Já a proposta do governador de transferir os jovens da Fundação Casa para presídios é totalmente inadequada. O Sistema Prisional Paulista está com a superlotação acima dos 100%. Além disso a reincidência passa dos 60% e muitas prisões são dominadas por facções criminosas. Já a Fundação Casa tem anunciado a reincidência em torno de 13%. Colocar os jovens num sistema prisional falido e superlotado só vai aumentar a criminalidade no Estado.

Ao invés de transferir os maiores de 18 para presídios, é pertinente que existam unidades de internação específicas aos jovens com idades entre 18 anos até completarem os 21 anos. É uma obrigação do Estado já prevista na lei. Eles não podem ser transferidos  para presídios comuns, já que a medida socioeducativa deve ser cumprida em unidade de internação e não em presídios comuns. Apesar dos jovens já terem 18 anos de idade, eles cometeram o ato infracional quando tinham menos de 18 anos e podem cumprir até 3 anos de internação, ou até completarem os 21 anos.

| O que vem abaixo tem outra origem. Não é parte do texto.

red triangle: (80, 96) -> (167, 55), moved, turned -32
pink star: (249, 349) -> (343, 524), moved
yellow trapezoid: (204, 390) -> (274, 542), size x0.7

Revista Fórum - Quais medidas seriam efetivas para conter a violência que atinge níveis absurdos em São Paulo, com altos índices de homicídios por arma de fogo principalmente nas periferias?   Ariel de Castro Alves - O Estatuto da Criança e do Adolescente gerou muitos avanços nos últimos anos com relação ao atendimento às crianças, mas, ainda, no atendimento aos adolescentes deixa muito a desejar, principalmente nas áreas de educação, saúde e profissionalização. A prevenção, através de políticas sociais, custa muito menos que a repressão. O futuro do Brasil não pode ser condenado à cadeia.

São necessários programas de inclusão e oportunidades visando à emancipação social dos jovens. Sempre digo que só com conselhos e atendimentos esporádicos não temos como convencer o jovem a deixar o envolvimento com o crime. Temos que ter programas capazes de criar um novo projeto de vida para os adolescentes, que envolvam suas famílias. Programas com subsídio financeiro, que ofereçam bolsa-formação, oportunidades de estágios, aprendizagem, cursos técnicos, empregos, com ações dos órgãos públicos e também da iniciativa privada.

Quando o Estado exclui, o crime inclui. Se o jovem procura trabalho no comércio e não consegue, vaga na escola ou num curso profissionalizante e não consegue, na boca de fumo ele vai ser incluído. O Estatuto da Criança e do Adolescente tem o caráter mais preventivo do que repressivo. Se o ECA fosse realmente cumprido sequer teríamos adolescentes cometendo crimes. É exatamente pela falta de cumprimento do Estatuto e pelo alijamento  de muitas crianças e adolescentes dos seus direitos fundamentais previstos no ECA é que temos adolescentes envolvidos com a criminalidade.

A ausência de políticas públicas, programas e serviços de atendimento, conforme prevê a lei, e a fragilidade do sistema de proteção social do País favorecem o atual quadro de violência que envolve adolescentes como vítimas e protagonistas. Isso só será revertido quando realmente for cumprido o princípio Constitucional da Prioridade Absoluta com relação às crianças e adolescentes, o que atualmente ainda é uma utopia. Quem nunca teve sua vida valorizada, não vai valorizar a vida do próximo. O que esperar de crianças e adolescentes que nunca tiveram acesso à saúde, educação, assistência social, entre outros direitos. Muitas vezes não tiveram sequer uma família efetivamente. E sempre viveram submetidos a uma rotina de negligência e violência. A negligência, a exclusão e a violência só podem gerar pessoas violentas.

Em abril de 2012, entrou em vigor a Lei que criou  o Sistema Nacional de Atendimento Socioeducativo, o cumprimento desta lei também resultaria num atendimento mais adequado aos adolescentes infratores no País, com ações qualificadas por parte dos municípios, dos estados e do governo federal. Mas, ainda, o poder público tem se omitido no cumprimento desta lei, mantendo unidades de internação ou programas de atendimento em meio aberto totalmente inadequado.